Projects

full-stack / live

VocabVerse

A Japanese study app that turns song lyrics into saved study items, flashcards, quizzes, and review history.

Study loop

Lyrics
Study items
Review

VocabVerse

Song lyrics become durable Japanese study material.

Lyric import, study cards, quizzes, and progress screens.
Role
Creator
Updated
Jun 2026
Tech
Next.jsReactTypeScriptPrismaPostgres

Overview

I built VocabVerse around a learning pattern I personally used. Songs were a major part of how I first started learning another language, and they stayed useful because I actually wanted to return to them.

The practical problem is that lyrics are unstructured. You have to find the words, inspect dense lines, identify useful vocabulary and grammar, make study material, and remember what keeps repeating across songs. VocabVerse turns that interest into a study loop instead of leaving it scattered across tabs and notes.

I do not think that proves the app works for everyone. I think it works best for people who already care about the language and the songs they are studying.

The app is deployed at vocabverse.jaycapist.dev.

What I Built

The core flow is:

  1. Sign in.
  2. Search LRCLIB or paste lyrics manually.
  3. Import and save a song.
  4. Parse lyric lines.
  5. Generate vocabulary, grammar, and kanji study items.
  6. Inspect the song and generated cards.
  7. Review in study modes.
  8. Track progress and repeated patterns across songs.

The useful part is the study system itself: songs become lyric lines, lyric lines become study material, and review attempts become history instead of disappearing into a notebook or browser tab.

Study Data

LRCLIB provides lyric lookup, while manual lyric entry covers songs that are not available through lookup.

The important data model is the learning state: songs, lyrics, lyric lines and tokens, vocabulary items, grammar patterns, study items, review attempts, and user item stats. That is the part that lets the app remember what someone studied instead of making every song a one-off session.

Auth and Data

The current account system is lightweight private-beta auth.

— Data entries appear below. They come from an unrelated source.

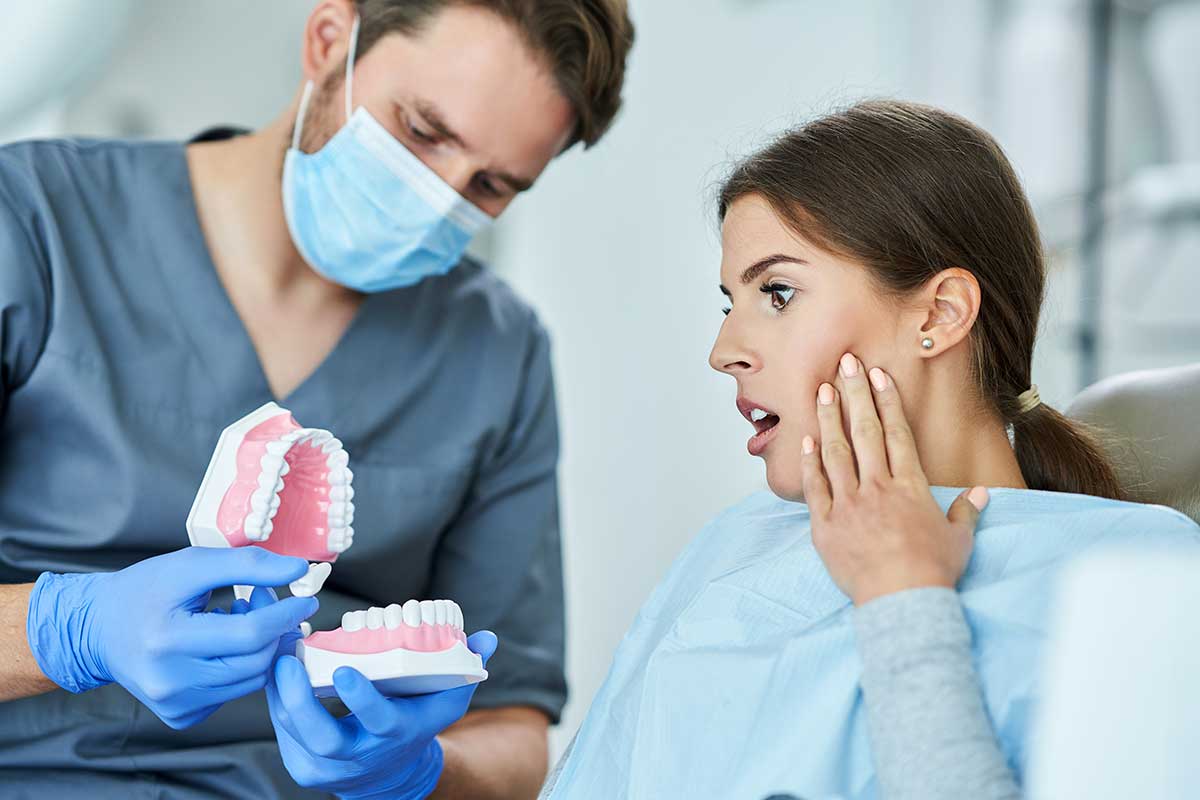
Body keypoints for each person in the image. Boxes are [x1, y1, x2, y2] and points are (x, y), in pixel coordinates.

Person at [0, 0, 633, 797]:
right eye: (421, 130)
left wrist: (420, 772)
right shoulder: (33, 223)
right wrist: (67, 633)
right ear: (329, 41)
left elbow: (511, 728)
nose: (439, 199)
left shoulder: (497, 353)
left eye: (493, 184)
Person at [538, 100, 1200, 799]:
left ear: (939, 314)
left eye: (779, 292)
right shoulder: (729, 547)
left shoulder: (1141, 569)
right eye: (729, 302)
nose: (724, 351)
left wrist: (902, 596)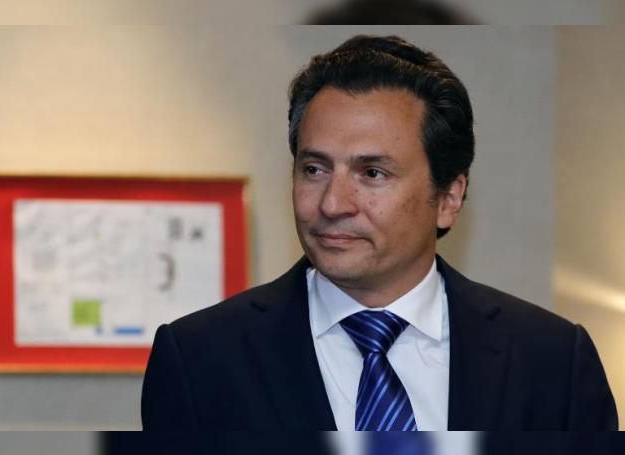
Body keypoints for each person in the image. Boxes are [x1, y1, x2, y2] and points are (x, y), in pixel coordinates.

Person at [141, 34, 618, 430]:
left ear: (448, 198)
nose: (332, 204)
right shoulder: (200, 360)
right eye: (314, 169)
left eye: (372, 174)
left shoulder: (552, 360)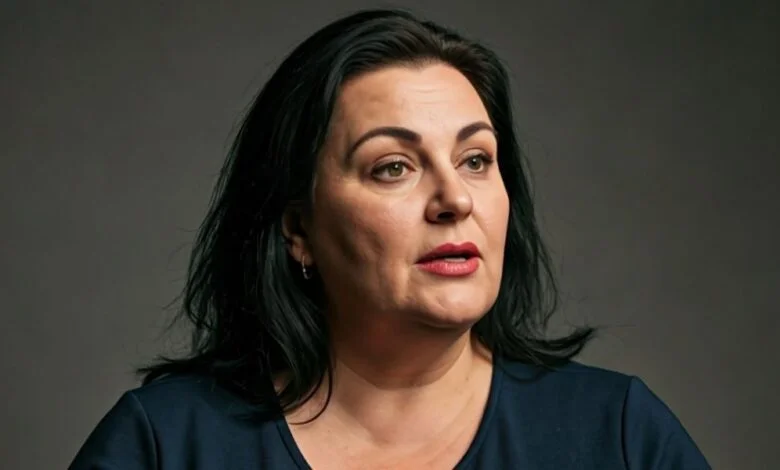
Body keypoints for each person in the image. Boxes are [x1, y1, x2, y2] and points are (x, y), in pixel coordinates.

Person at [69, 8, 709, 470]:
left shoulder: (619, 435)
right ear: (298, 230)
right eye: (393, 167)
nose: (456, 199)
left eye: (476, 160)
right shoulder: (165, 443)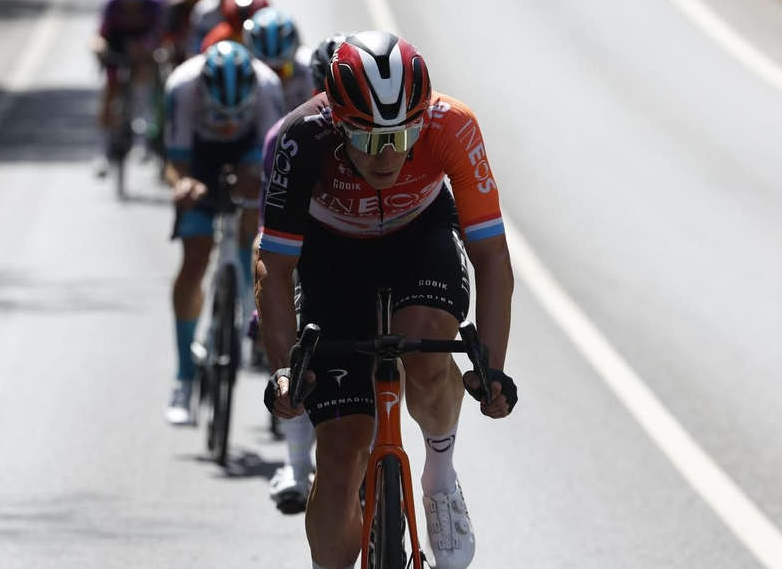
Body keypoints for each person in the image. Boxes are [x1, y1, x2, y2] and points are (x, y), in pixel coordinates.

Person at [257, 31, 517, 569]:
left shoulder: (452, 124)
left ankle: (440, 474)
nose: (390, 153)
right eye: (371, 139)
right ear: (337, 123)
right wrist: (284, 369)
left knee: (427, 351)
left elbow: (491, 258)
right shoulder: (301, 137)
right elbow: (274, 267)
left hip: (417, 237)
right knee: (341, 454)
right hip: (332, 256)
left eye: (404, 135)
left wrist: (492, 367)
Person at [162, 40, 285, 425]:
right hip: (198, 156)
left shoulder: (267, 87)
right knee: (195, 257)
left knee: (256, 227)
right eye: (221, 115)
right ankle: (183, 375)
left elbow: (277, 163)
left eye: (237, 115)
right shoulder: (181, 86)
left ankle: (253, 307)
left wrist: (257, 190)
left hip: (251, 151)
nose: (230, 123)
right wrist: (183, 186)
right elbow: (174, 163)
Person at [257, 31, 345, 514]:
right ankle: (296, 460)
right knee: (298, 354)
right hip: (303, 242)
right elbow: (268, 230)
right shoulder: (287, 135)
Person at [91, 0, 165, 176]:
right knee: (110, 89)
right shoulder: (112, 3)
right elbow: (102, 35)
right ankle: (102, 152)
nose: (131, 2)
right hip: (117, 43)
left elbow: (160, 34)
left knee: (143, 77)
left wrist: (147, 49)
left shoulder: (154, 2)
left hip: (144, 45)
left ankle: (143, 140)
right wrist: (99, 48)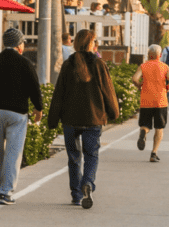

A user signs in with email and a beta access code, the backend creates or updates the user, and the app stores a signed HTTP-only session cookie. It is intentionally lighter than a full password/OAuth system while the product is still being shaped.

That still gives the project a real data model: users own songs, songs produce study items, review attempts create history, and stats make progress visible over time.

Current State

The data model and study-route foundation are real. The learning claim should stay honest: VocabVerse is not proven to work for everyone. It is built for people who have a genuine interest in the language and in the songs they are studying.

That is why the technical side matters here. The idea only works if the interest has somewhere to go: saved songs, saved items, review state, and enough structure that studying does not stay scattered.

Next Pass

The next useful media pass is compact: login, song library or song detail, primary study flow, and vocabulary/progress views if present.